I’ve learned that it’s good to go into sewer meetings prepared!
In June, a meeting of the Wilmette Village Board featured a “value engineering” study of the proposed Storm Sewer Improvement project.
In preparing for the meeting, I decided it was important to counterbalance the estimated cost for the proposed improvements, with the estimated cost of continued westside flooding, something that I’ve yet to see quantified in a comprehensive way.
After the meeting, several people asked me to explain the basis for my calculations, so here it is, with a few minor tweaks and “what ifs” to consider.
All my estimates are based on data from the Village of Wilmette, engineering studies paid for by Wilmette, the RainReady program of the Center for Neighborhood Technology, the US census, and Zillow.
For the board meeting, I made calculations using low-end numbers, to provide a base estimate of monetary losses due to westside flooding. Realistically, flood costs are probably much higher than what I reported at the meeting.
Calculating Westside Flood Damages
STEP ONE: Typical Cost of Flooding
First, I found the average payout for flood insurance and disaster relief claims filed by Cook County property owners. Based on CNT data, it looks like typical payouts range from $9,047 to $16,505:
I also found a CNT survey of Cook County residents that attempts to identify the full range of flooding issues. No surprise–flooding can be stressful and unhealthy! Flooding also typically leads to a combination of structural damage, property loss, and loss of work time, resulting in a combined total of up to $30,661 in damages.

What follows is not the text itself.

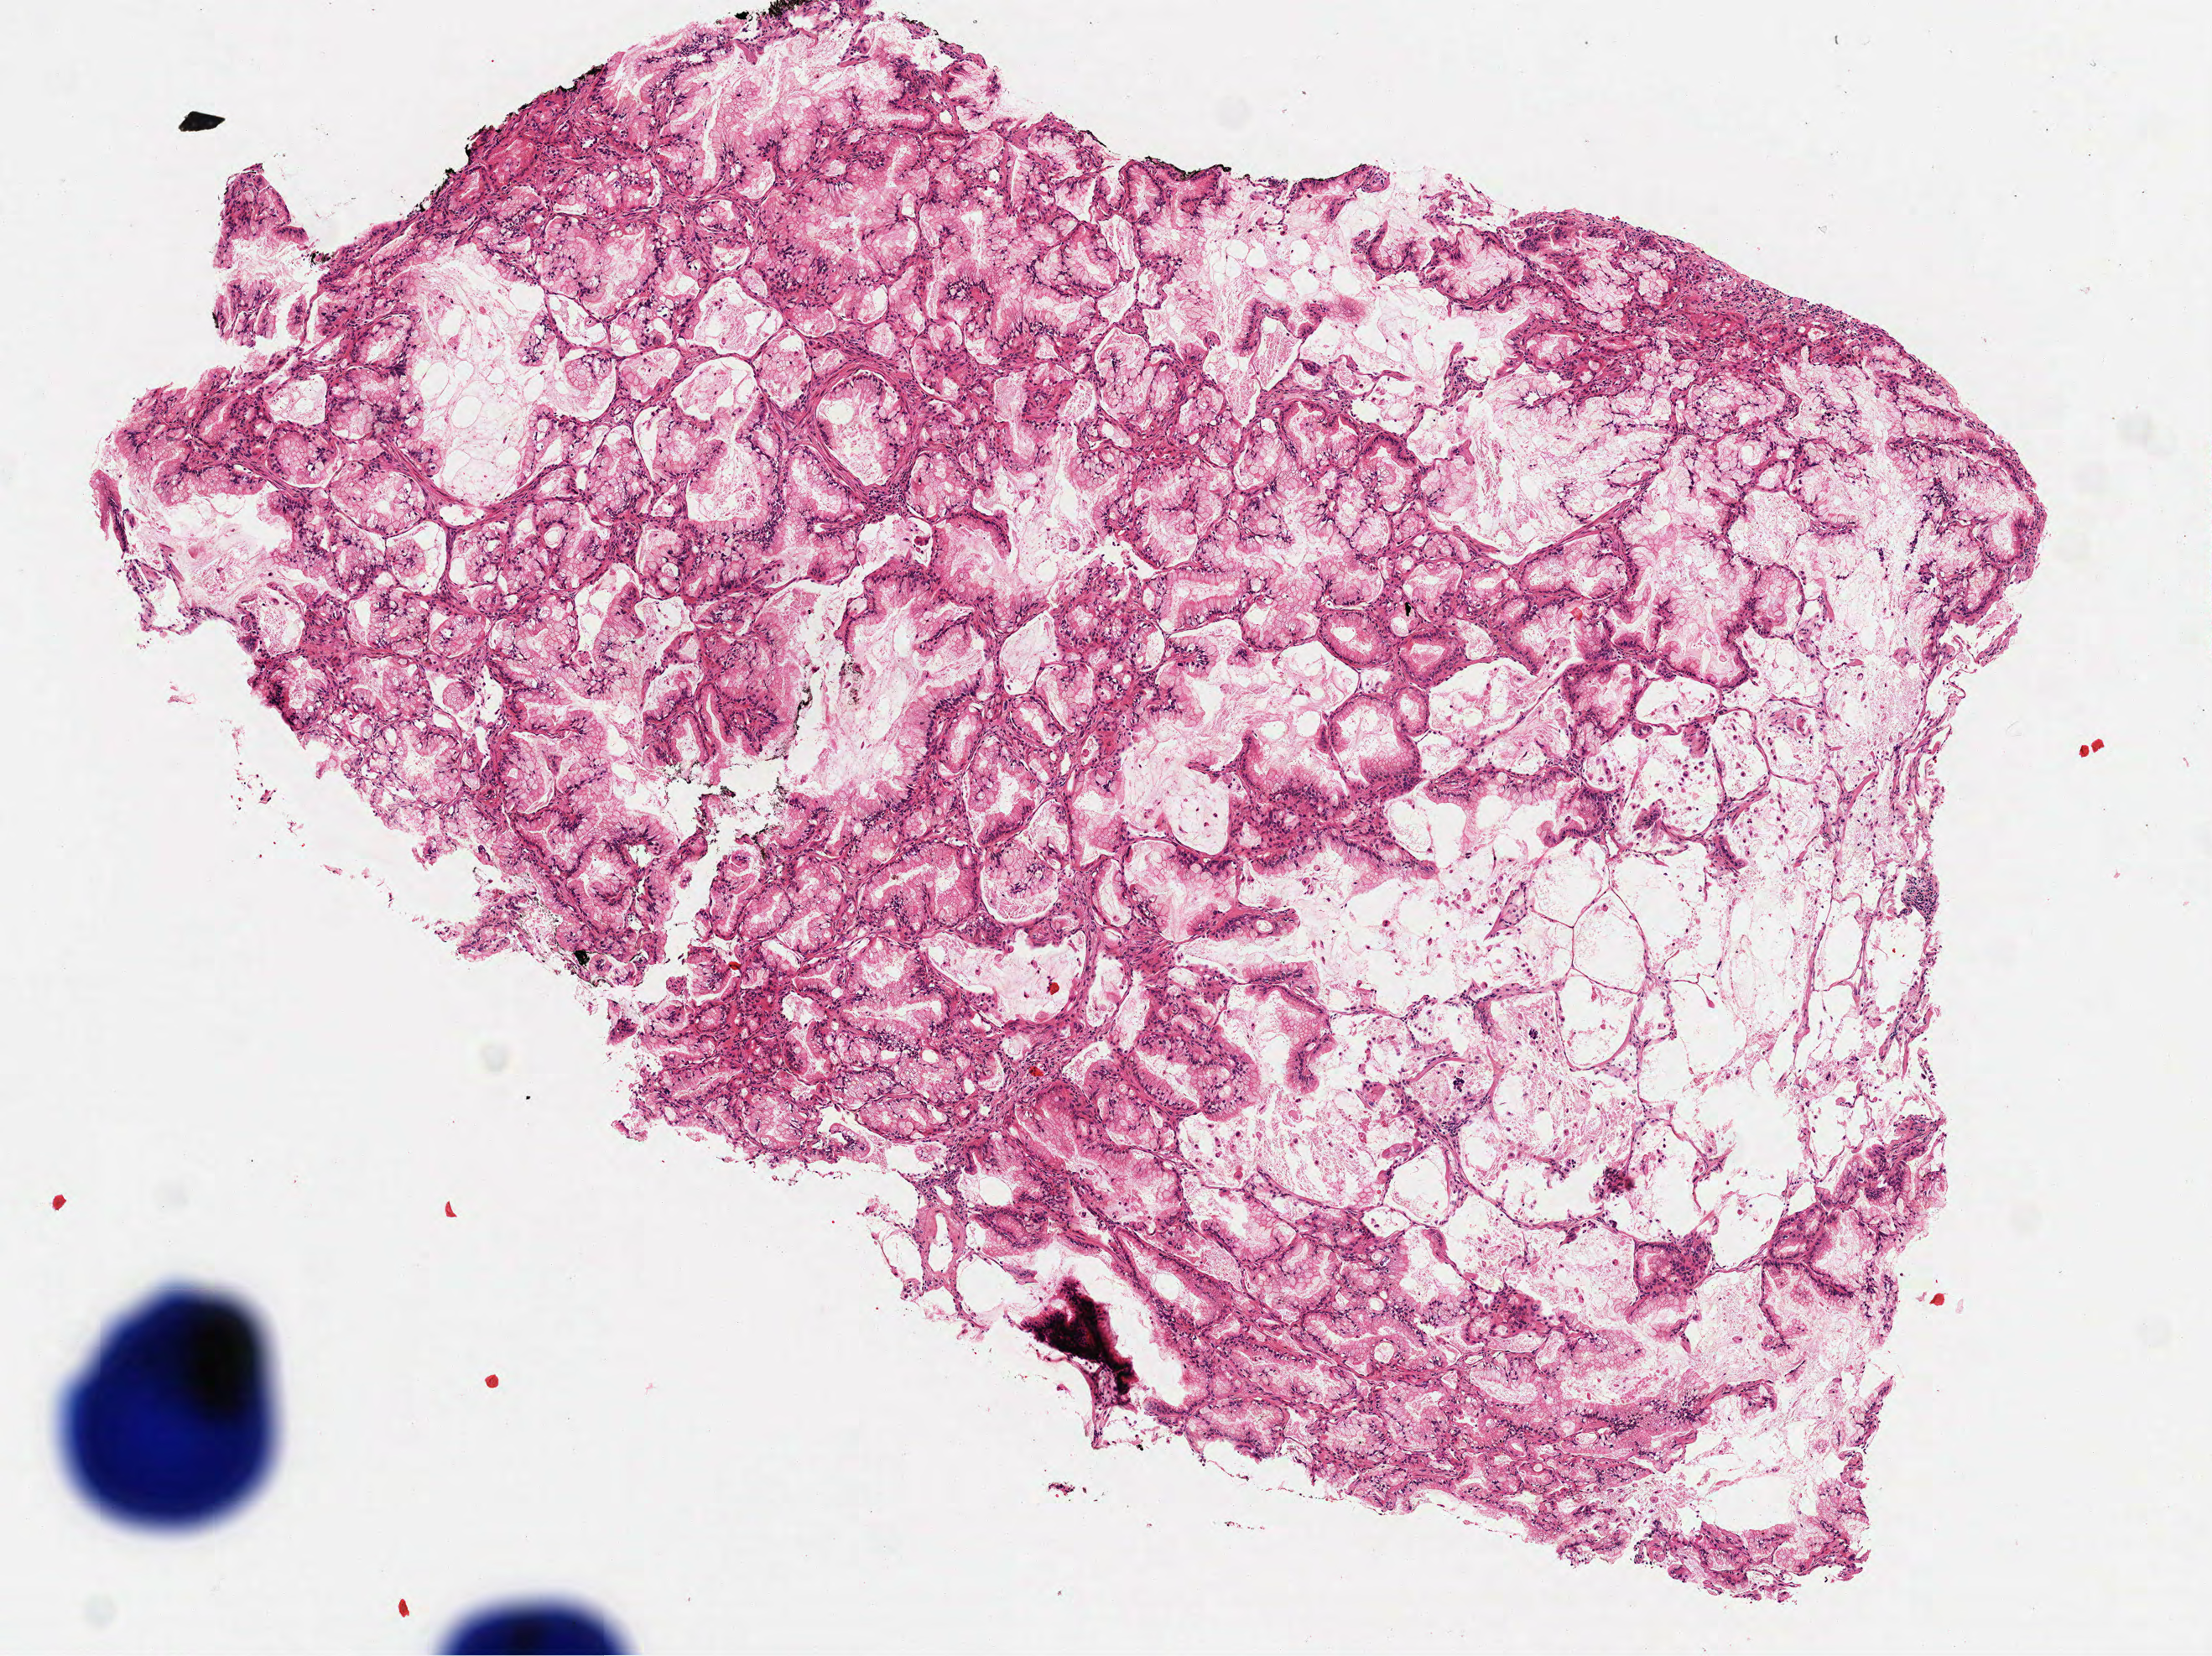
Hematoxylin and eosin (H&E) stained whole-slide image — shown as a low-resolution overview of the whole scanned area (about 5.3 x 4.0 mm, acquisition: 40x scan). Frozen section. Sample: primary tumour, lung. Female patient; age at initial diagnosis 66 years. Slide review estimates, as recorded: tumour cells 100%, tumour nuclei 85%, normal cells 0%, stromal cells 0%, necrosis 0%. Infiltration values recorded for this section: lymphocyte infiltration 1%, monocyte infiltration 1%, neutrophil infiltration 0%.
TNM: T2 N0 M0. Histologic diagnosis: Bronchio-alveolar carcinoma, mucinous (lower lobe, lung). AJCC pathologic stage: IB (6th edition).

To be conservative, I decided to base my westside flooding costs on a low-end number: $7,769 which is the average cost of structural damage per flood.
STEP TWO: Impacted Properties Based on Storm Severity
In the June sewer meeting packet, I found the number of westside Wilmette properties expected to be damaged at each storm intensity.
The numbers are based on Burke Engineering models (described in the 2015 study), which incorporate hydraulics (existing sewer pipes), hydrologic (rainfall) data, permeable ground area, and elevations. Burke also matched residents’ flood reports to the models, confirming validity of the data. Predictably, the more severe the storm, the more structures are impacted:
STEP THREE: Our Recent Storm History, Based on Storm Severity
I used Wilmette Water Plant stats on rainstorms to determine how many storms, at each intensity level, Wilmette has experienced over the past three decades:
STEP FOUR: Total Westside Wilmette Storm Costs
Finally, to calculate total estimated flood costs for Wilmette westsiders, over the past three and half decades, I simply multiplied (storm occurrences x impacts x cost per impact) as shown next:
Just to establish a more complete range of estimated flood damages, I decided to repeat the calculations, using a higher value for damages: $15,000 which is still within reported ranges.
In conclusion, westsiders have probably suffered somewhere between $45M to $87M in flood damages over the past three and half decades.
Another Flooding Impact: Overall Property Devaluation
In addition to the immediate damages from each storm event, there’s also a long-term impact on property values.
According to the CNT case study (The Prevalence and Cost, p 24), homes that experience basement flooding lose 10 to 25 percent of their value.
To calculate the total impact on westside property values, I went to Zillow and looked for the low end of home sale prices on the westside, and came up with $309,746. However, since then, I’ve located the Median Wilmette Home Value, reported in the US Census Quick Facts for 2015, which was $629,000.
Next, I multiplied the low and median home values by 700 (total impacted homes) to get total affected property value, then calculated a 10 and 25 percent loss:
At the June meeting, I reported on my low-end estimate of property devaluation. But the actual impact of flooding on westside property values is likely to be somewhere in between $21M to $110M.
As usual, investigation leads to more “ah ha” moments, as well as some head scratching.
- We’ve had so-called “2-year” storms more frequently than every two years. These storms result in westside storm sewer surcharging. Do we have data to calculate low-level storm damages?
- My calculations are based past storm data. But due to climate change, we are seeing worse–not better–rainfall trends. So how much worse will future flooding be?
- The proposed storm sewer project will prevent flooding damages for 10-year storms. But how much can we expect to benefit from an overall reduction in frequency/severity of flooding?
- Can we leverage the benefits of grey infrastructure projects by incorporating green infrastructure and development/design changes?
- If sewers represent a long-term investment, shouldn’t Wilmette be making decisions based on 50- to 100-year village infrastructure and development plans?